Of course this basically assumes the child elements are to be processed in the order they are present and you want all of them processed but the last restriction can be eased even with streaming if you use e.g. <xsl:apply-templates select="*[self::foo or self::bar]"/>.

So at least where you simply want to map your known schema types to JSON and have spelled out a lot of different templates for the various elements I think that use of apply-templates instead of spelling out various child selections can help to make code streamable. For the types where you have the possible minOccurs=0 and maxOccurs=unbounded I think you can live with

<xsl:for-each-group select="*" group-by="node-name()">
  <xsl:variable name="sibling-group" select="copy-of(current-group())"/>
  <xsl:choose>
     <xsl:when test="tail($sibling-group)">
        <array key="{local-name()}">
           <xsl:apply-templates select="$sibling-group"/>
        </array>
     </xsl:when>
     <xsl:otherwise>
        <xsl:apply-templates select="$sibling-group"/>
     </xsl:otherwise>
  </xsl:choose>
</xsl:for-each-group>

instead of the apply-templates, that will of course "materialize" the adjacent sibling group of elements of the same name but as you seemed to have spelled out the explicit creation of arrays so far in dedicated templates where you need it you can just rewrite this dedicated templates and don't run the risk of using that approach in general for any element.

If you want to keep the verbose style with the explicit selection of various child elements in the same template then you could try how well Saxon does with the use of xsl:fork e.g.

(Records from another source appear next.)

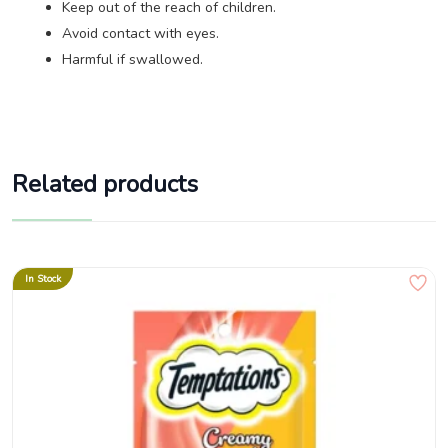
Keep out of the reach of children.
Avoid contact with eyes.
Harmful if swallowed.
Related products
In Stock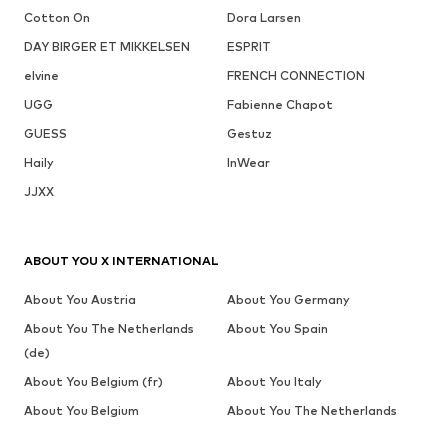
Cotton On
Dora Larsen
DAY BIRGER ET MIKKELSEN
ESPRIT
elvine
FRENCH CONNECTION
UGG
Fabienne Chapot
GUESS
Gestuz
Haily
InWear
JJXX
ABOUT YOU X INTERNATIONAL
About You Austria
About You Germany
About You The Netherlands
About You Spain
(de)
About You Belgium (fr)
About You Italy
About You Belgium
About You The Netherlands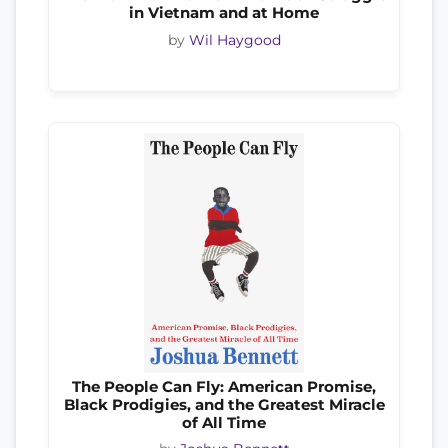
in Vietnam and at Home
by
Wil Haygood
The People Can Fly: American Promise,
Black Prodigies, and the Greatest Miracle
of All Time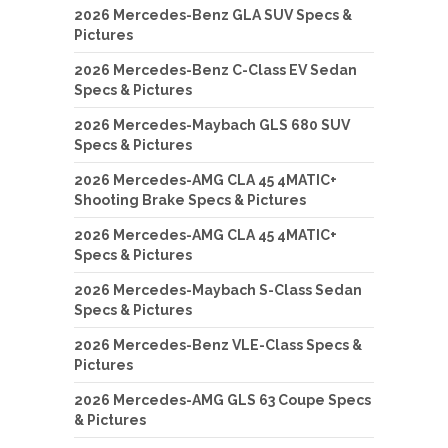
2026 Mercedes-Benz GLA SUV Specs &
Pictures
2026 Mercedes-Benz C-Class EV Sedan
Specs & Pictures
2026 Mercedes-Maybach GLS 680 SUV
Specs & Pictures
2026 Mercedes-AMG CLA 45 4MATIC+
Shooting Brake Specs & Pictures
2026 Mercedes-AMG CLA 45 4MATIC+
Specs & Pictures
2026 Mercedes-Maybach S-Class Sedan
Specs & Pictures
2026 Mercedes-Benz VLE-Class Specs &
Pictures
2026 Mercedes-AMG GLS 63 Coupe Specs
& Pictures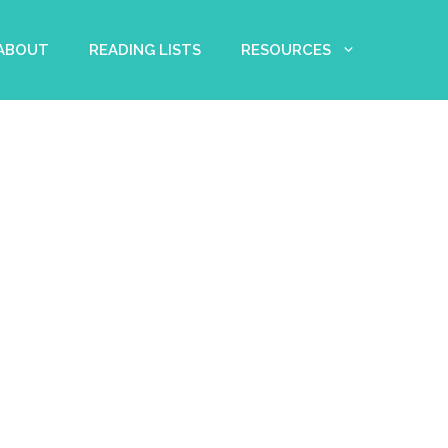
 ABOUT
READING LISTS
RESOURCES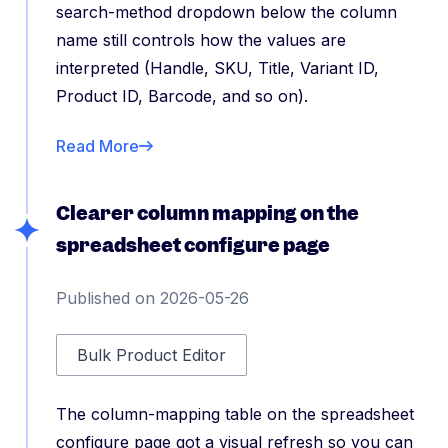
search-method dropdown below the column
name still controls how the values are
interpreted (Handle, SKU, Title, Variant ID,
Product ID, Barcode, and so on).
Read More
Clearer column mapping on the
spreadsheet configure page
Published on 2026-05-26
Bulk Product Editor
The column-mapping table on the spreadsheet
configure page got a visual refresh so you can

<xsl:template name="cdf:LatLng" match="element(*, cdf:LatLng)">
    <xsl:param name="set_type" select="false()"/>
    <xsl:fork>
     <xsl:sequence>
      <xsl:where-populated>
        <string key="Label">
            <xsl:value-of select="@Label"/>
        </string>
      </xsl:where-populated>
     </xsl:sequence>
     <xsl:sequence>
      <xsl:where-populated>
        <number key="Latitude">
            <xsl:value-of select="cdf:Latitude"/>
        </number>
      </xsl:where-populated>
     </xsl:sequence>
     <xsl:sequence>
      <xsl:where-populated>
        <number key="Longitude">
            <xsl:value-of select="cdf:Longitude"/>
        </number>
      </xsl:where-populated>
     </xsl:sequence>
     <xsl:sequence>
      <xsl:where-populated>
        <string key="Source">
            <xsl:value-of select="cdf:Source"/>
        </string>
      </xsl:where-populated>
     </xsl:sequence>
    </xsl:fork>
    <xsl:if test="not($set_type)">
        <string key="@type">ElectionResults.LatLng</string>
    </xsl:if>
</xsl:template>

The call-template use you also have will not be possible with streaming in general. It seems also be used in this stylesheet to process XML elements in a different order than the input order, it seems to output any subelements declared in abstract types after the ones declared in extended types. That of course doesn't work well with the streaming approach of forwards only, node by node processing. So I guess there you have to decide whether you can't output the base subelements first in the JSON.